__Document text__:
┌────────

November 7, 1912. The Michigan railroad commission has granted the proposed Boyne City, Gaylord & Alpena railroad permission to go ahead with the construction of its system, traversing Alpena, Montmorency, Otsego and Charlevoix counties. The decision ends a hard fight waged against the new road by General Superintendent J. D. Hawks, of the Detroit & Mackinac railroad, involving a personal contest between Hawks and Frank W. Fletcher, the Alpena millionaire paper manufacturer. It was the contention of Hawks that the lines of the new road crossed the tracks of the D&M too many times and that the country it proposes to serve cannot support it and investors would lose as a result. [CM-1912-11078]
May 25, 1918. The U.S. Director of Railroads, announces that he will complete and open the BCG&A into Alpena, using the D&M company terminals, depots, yards, round houses and industrial spurs at Alpena under a rental arrangement, negotiations for which are under way. The means the termination of the receivership over the road held by the Michigan Trust Company. Over a decade ago, the BCG&A started looking toward Alpena for a cross-state line. Then the panic of 1907 intervened. In 1913 the road went into the hands of a receiver. A court decision last July (1917) ordered the discontinuance of the receivership as soon as new finance plans provideng for a bond issue of $300,000 had een carried through. [DFP-1918-0525]
July, 1918. The W. H. White company's mill No. 1, built about four years ago and one of the most modern sawmills in the state, was destroyed by fire. The mill is valued at $300,000 and was a total loss. A strong wind blowing from the lake kept the flames out of the big lumber storage yard. The administration building which houses the company and executive offices of the railroad was threatened. [YEX-1918-0711]
November 20, 1920. Olds Backed Boyne Railroad. His $450,000 Saved Boyne City, Alpena and Gaylord (sic) Line. Alpena, MI, The man whose cash was the magic key that released from receivership in 1917 the Boyne City, Gaylord & Alpena railroad, and has made possible its operation to this day, was Ransom E. Olds, the automobile financier, a jury in Alpena circuit court was told Thursday by George E. Nichols, of Ionia, defending the railroad in a $100,000 contract suit brought by I. S. Canfield, F. H. Orcutt and W. T. Hoey, of Alpena.

└────────

__Supplied entries__:

┌────────

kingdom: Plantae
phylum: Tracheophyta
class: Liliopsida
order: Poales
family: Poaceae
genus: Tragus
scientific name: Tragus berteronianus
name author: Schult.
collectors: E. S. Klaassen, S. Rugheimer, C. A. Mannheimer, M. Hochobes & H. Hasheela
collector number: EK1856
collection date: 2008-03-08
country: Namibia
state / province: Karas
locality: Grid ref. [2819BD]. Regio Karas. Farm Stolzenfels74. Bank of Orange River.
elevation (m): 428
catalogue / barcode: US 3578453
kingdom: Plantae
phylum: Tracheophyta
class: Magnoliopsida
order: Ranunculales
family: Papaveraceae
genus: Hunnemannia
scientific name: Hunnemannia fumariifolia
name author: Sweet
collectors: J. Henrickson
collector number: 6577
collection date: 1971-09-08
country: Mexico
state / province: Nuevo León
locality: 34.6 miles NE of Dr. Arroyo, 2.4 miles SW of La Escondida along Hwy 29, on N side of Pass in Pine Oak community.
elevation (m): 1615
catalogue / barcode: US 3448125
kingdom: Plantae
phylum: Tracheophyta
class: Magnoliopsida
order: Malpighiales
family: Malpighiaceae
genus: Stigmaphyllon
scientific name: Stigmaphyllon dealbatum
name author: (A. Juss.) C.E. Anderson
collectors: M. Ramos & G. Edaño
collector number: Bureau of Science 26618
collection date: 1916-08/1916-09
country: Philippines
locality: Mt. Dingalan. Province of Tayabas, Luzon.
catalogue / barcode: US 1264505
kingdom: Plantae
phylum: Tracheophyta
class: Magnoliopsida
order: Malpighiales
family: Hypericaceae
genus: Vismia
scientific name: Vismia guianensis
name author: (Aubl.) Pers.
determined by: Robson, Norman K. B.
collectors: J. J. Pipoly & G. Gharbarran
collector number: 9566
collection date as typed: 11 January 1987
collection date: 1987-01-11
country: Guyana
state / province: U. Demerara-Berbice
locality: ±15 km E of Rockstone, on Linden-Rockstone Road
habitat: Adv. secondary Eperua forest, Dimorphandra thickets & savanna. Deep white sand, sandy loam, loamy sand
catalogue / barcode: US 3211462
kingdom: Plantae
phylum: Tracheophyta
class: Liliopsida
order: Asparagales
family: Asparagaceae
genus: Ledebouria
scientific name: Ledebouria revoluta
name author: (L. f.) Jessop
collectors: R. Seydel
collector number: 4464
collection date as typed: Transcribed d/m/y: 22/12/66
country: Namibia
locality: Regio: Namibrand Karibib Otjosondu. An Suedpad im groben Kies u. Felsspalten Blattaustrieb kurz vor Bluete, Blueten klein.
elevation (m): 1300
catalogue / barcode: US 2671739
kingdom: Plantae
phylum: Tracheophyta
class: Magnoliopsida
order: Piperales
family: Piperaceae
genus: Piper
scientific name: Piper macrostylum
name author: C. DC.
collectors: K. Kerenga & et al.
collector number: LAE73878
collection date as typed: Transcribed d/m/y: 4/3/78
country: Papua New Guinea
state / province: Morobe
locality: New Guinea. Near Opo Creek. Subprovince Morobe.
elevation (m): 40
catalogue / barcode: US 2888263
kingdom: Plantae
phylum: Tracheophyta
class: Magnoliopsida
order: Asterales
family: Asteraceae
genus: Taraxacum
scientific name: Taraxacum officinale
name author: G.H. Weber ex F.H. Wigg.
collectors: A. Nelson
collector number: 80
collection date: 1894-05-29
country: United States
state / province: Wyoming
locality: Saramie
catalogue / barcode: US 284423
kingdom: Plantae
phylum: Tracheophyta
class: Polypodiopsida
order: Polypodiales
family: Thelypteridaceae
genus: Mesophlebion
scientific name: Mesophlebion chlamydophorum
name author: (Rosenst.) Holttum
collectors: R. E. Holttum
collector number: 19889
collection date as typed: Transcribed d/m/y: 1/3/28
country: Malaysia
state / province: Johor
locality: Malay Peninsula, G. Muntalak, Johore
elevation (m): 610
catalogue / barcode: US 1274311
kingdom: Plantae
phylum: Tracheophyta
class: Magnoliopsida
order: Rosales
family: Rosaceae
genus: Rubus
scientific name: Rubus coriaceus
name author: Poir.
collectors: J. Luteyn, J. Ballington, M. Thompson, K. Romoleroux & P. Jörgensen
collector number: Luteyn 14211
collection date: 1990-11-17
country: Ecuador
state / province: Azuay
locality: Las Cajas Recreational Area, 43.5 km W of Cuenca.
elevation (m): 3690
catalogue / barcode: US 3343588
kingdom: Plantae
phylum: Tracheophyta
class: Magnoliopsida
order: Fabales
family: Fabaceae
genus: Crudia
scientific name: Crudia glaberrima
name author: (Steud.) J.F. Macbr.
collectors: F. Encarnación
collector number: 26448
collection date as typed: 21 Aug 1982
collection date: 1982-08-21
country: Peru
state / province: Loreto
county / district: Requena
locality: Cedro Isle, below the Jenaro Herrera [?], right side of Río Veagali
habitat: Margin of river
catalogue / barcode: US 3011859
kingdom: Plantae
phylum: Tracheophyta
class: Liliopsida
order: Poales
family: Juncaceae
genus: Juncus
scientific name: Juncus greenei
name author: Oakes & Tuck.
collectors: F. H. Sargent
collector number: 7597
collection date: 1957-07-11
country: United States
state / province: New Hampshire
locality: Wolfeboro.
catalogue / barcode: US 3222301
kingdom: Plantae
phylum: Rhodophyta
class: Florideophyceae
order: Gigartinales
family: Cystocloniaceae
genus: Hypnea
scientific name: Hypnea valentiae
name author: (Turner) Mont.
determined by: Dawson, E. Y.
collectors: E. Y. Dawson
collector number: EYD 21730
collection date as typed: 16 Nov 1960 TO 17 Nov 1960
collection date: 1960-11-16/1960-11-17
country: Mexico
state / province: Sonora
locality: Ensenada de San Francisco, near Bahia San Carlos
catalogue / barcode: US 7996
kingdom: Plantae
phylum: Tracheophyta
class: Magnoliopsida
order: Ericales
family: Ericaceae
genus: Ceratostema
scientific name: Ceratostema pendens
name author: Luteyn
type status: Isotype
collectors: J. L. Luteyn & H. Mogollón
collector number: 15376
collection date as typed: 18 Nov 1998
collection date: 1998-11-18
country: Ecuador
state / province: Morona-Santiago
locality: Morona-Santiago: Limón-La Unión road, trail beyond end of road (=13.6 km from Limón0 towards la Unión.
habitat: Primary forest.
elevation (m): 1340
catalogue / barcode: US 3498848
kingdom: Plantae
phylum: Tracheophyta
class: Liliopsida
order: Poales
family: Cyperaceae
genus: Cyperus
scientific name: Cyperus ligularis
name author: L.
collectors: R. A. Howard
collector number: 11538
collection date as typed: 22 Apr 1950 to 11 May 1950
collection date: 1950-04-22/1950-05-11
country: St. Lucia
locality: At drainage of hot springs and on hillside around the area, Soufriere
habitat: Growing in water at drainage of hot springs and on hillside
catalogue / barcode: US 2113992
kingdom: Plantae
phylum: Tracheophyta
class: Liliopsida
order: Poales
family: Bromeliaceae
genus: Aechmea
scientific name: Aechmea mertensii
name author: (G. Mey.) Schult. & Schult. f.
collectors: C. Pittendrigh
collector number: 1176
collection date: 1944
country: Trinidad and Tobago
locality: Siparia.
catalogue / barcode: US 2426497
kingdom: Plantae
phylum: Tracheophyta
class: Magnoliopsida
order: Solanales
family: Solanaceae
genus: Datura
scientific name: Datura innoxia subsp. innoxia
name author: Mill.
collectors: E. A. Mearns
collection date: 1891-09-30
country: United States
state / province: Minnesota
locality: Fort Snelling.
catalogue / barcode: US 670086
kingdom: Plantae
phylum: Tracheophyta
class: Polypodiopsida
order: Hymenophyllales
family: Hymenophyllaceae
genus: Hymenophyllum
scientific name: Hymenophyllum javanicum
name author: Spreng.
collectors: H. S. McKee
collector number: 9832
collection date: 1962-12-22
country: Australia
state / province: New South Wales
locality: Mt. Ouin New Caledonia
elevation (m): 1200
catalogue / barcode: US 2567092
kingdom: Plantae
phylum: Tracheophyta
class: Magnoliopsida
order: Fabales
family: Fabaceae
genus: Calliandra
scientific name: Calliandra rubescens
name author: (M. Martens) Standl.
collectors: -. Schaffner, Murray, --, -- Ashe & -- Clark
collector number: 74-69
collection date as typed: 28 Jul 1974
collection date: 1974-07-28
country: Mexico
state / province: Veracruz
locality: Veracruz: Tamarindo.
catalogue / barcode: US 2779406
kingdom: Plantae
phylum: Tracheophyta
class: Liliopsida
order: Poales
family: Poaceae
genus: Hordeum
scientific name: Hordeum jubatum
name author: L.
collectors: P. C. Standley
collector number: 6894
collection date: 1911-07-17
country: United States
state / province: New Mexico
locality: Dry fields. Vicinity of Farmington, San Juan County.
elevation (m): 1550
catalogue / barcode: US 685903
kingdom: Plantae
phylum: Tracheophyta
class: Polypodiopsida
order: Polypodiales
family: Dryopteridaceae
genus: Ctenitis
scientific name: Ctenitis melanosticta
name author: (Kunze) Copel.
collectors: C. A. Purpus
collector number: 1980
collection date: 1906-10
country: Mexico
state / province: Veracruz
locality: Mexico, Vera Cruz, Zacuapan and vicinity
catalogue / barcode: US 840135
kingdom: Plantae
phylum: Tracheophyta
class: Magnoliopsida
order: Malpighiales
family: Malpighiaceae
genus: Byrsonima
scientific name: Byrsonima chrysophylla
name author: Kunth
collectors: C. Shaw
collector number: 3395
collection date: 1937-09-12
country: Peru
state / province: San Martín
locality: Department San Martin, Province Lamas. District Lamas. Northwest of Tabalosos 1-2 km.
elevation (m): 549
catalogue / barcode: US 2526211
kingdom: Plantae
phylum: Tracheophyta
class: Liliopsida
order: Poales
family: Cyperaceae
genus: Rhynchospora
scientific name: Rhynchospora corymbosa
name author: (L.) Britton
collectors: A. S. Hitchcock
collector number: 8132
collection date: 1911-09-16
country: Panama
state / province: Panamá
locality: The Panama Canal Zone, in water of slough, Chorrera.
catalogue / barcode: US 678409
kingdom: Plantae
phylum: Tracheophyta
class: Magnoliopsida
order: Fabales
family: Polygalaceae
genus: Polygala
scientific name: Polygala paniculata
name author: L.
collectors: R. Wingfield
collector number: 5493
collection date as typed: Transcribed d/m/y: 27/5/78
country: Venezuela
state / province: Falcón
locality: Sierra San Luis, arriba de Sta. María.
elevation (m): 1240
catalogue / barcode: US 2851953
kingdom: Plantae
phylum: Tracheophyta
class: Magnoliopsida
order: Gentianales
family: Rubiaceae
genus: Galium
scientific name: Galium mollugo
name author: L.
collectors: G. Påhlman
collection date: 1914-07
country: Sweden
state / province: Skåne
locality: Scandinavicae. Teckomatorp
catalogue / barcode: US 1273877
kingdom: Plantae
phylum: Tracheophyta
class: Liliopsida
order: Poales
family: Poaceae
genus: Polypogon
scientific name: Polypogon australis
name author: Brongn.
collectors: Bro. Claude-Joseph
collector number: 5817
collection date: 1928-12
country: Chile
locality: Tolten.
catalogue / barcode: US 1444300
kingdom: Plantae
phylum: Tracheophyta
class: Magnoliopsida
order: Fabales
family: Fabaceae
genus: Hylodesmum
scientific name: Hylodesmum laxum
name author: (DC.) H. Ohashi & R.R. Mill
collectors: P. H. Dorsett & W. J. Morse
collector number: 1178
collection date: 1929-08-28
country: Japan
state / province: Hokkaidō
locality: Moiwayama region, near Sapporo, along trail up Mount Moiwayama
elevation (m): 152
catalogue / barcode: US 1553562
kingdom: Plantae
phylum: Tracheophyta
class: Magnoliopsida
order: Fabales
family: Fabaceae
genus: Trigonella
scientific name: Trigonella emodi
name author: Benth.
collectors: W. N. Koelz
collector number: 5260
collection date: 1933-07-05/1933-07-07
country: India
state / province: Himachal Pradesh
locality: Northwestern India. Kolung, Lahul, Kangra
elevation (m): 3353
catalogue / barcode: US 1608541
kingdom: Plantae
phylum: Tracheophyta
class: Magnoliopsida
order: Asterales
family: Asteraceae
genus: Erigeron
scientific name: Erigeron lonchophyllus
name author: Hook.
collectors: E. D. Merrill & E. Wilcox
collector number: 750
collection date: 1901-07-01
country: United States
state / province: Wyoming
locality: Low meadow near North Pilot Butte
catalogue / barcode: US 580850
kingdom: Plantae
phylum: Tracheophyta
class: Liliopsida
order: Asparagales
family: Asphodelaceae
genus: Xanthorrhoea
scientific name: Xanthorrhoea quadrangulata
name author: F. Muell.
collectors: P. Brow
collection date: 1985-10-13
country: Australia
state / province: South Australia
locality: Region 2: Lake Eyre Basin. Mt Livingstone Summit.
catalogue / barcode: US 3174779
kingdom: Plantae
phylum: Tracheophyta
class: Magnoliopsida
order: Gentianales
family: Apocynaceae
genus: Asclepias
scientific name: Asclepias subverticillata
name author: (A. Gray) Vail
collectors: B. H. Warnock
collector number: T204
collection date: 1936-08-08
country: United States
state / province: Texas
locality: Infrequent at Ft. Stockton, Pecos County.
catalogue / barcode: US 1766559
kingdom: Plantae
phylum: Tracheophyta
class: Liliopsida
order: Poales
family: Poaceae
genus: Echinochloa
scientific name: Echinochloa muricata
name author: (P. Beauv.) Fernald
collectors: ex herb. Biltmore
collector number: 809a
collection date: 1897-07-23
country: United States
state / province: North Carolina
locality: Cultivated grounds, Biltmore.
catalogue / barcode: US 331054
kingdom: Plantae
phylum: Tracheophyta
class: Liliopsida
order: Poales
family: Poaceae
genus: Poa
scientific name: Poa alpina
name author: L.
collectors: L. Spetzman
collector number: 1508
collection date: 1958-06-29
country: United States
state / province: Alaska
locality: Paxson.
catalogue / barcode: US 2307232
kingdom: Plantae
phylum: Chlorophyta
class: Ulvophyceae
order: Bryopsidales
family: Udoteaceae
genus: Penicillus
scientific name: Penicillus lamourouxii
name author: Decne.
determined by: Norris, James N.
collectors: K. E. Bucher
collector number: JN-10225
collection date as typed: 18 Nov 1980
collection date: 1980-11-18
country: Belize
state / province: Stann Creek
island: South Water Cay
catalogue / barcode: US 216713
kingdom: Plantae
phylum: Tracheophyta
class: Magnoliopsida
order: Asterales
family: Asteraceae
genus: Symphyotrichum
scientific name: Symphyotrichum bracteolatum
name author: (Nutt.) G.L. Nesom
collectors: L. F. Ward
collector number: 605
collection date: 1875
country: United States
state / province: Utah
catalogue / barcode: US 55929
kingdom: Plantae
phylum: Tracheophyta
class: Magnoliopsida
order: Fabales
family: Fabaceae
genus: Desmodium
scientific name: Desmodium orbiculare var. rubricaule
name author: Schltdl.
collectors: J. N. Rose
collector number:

└────────

__What you will do__:
(a) Say whether each statement below agrees with the railroad chronology, answering yes or no and quoting the words of the chronology that decide it.
(i) J. D. Hawks was general superintendent of the Detroit & Mackinac railroad.
(ii) Part of the W. H. White company's mill No. 1 was saved from the fire.
(iii) The Boyne City, Gaylord & Alpena railroad went into receivership in 1907.
(b) According to the railroad chronology, which company held the receivership over the road?
(c) Carry the railroad chronology forward from its final sentence.

__Written responses__:
(a)
(i) Yes: "General Superintendent J. D. Hawks, of the Detroit & Mackinac railroad"
(ii) No: "was a total loss"
(iii) No: "In 1913 the road went into the hands of a receiver."

(b) The Michigan Trust Company.

(c)
Olds put up $450,000 that the road might be rescued from receivership into which it was plunged in November, 1913, Attorney Nichols told the jury.
All this the defense expects to prove, it said, during its inning in the trial occupying the attention of Judge Emmerick, a jury, and a costly array of legal talent. The trial already has been in progress more than a week, and predictions were it would not end Friday.
The road originally was a spur to a lumber camp. William H. White & Co., of Boyne City, had extensive lumber holdings there, about which this road reached. The brothers were William H., Thomas, James and Robert White. When the road was projected in 1905 a bond issue of $250,000 was negotiated, which was partly sold. Later it was decided to extend it to Gaylord, where upon the Whites advanced the road $160,000 more. The road continued expanding until 1915, when it owed White & Co. $325,000. The story of its extension to Alpena in 1919 was recited in full.
In November, 1913, James A. White made application in the district federal court for a receiver, both for the railroad and William H. White & Co., which was granted, the Michigan Trust company, of Grand Rapids being named receiver. Up to that time, stock had been issued in William H. White & Co. in the sum of $1,200,000 of which $1,150,000 was owned by the White brothers. And $500,000 in stock and bonds had been issued by the railroad, of which the White brothers owned a majority.
In 1915, William H. White came to Alpena, Attorney Nichols related the idea of enlisting the aid of Canfield and Attorney Orcutt, a banker; Hoey, a lumberman, and the raising of $700,000 with which to rescue the two companies from receivership, for which service he was willing to pay $100,000. Then it was that the contract, which is the basis of this suit, was entered into.
From August, 1915 until early in 1917, various attempts were made by the trio, the White brothers, and others to finance the road, it was declared. All sorts of combinations were devised and each time success seemed about to smile on the plan, a frown appeared, usually opposition of the receiver. At least, several distinct attempts were claimed by the defense.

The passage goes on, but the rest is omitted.